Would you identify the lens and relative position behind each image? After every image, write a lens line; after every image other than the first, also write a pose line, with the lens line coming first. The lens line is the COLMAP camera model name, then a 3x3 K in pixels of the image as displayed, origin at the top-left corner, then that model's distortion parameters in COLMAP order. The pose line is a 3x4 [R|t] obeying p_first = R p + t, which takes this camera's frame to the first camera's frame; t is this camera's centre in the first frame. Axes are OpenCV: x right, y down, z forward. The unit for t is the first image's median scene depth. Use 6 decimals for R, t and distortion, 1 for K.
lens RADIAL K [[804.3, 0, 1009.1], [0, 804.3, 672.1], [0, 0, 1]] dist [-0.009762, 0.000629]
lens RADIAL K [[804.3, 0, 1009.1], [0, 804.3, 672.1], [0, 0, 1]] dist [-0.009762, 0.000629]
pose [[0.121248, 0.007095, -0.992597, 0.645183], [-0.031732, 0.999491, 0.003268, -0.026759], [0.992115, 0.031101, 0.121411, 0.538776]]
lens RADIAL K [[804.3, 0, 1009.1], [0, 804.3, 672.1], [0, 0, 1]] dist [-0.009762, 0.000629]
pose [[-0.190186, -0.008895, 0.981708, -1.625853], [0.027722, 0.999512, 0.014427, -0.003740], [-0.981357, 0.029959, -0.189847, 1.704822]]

+ + + +

Return the whole of the data, character for character.

Would you identify the lens and relative position behind each image? After every image, write a lens line; after every image other than the first, also write a pose line, with the lens line coming first. The lens line is the COLMAP camera model name, then a 3x3 K in pixels of the image as displayed, origin at the top-left corner, then that model's distortion parameters in COLMAP order. The pose line is a 3x4 [R|t] obeying p_first = R p + t, which takes this camera's frame to the first camera's frame; t is this camera's centre in the first frame. Axes are OpenCV: x right, y down, z forward. The unit for t is the first image's median scene depth. Use 6 decimals for R, t and distortion, 1 for K.
lens RADIAL K [[804.3, 0, 1009.1], [0, 804.3, 672.1], [0, 0, 1]] dist [-0.009762, 0.000629]
lens RADIAL K [[804.3, 0, 1009.1], [0, 804.3, 672.1], [0, 0, 1]] dist [-0.009762, 0.000629]
pose [[0.121248, 0.007095, -0.992597, 0.645183], [-0.031732, 0.999491, 0.003268, -0.026759], [0.992115, 0.031101, 0.121411, 0.538776]]
lens RADIAL K [[804.3, 0, 1009.1], [0, 804.3, 672.1], [0, 0, 1]] dist [-0.009762, 0.000629]
pose [[-0.190186, -0.008895, 0.981708, -1.625853], [0.027722, 0.999512, 0.014427, -0.003740], [-0.981357, 0.029959, -0.189847, 1.704822]]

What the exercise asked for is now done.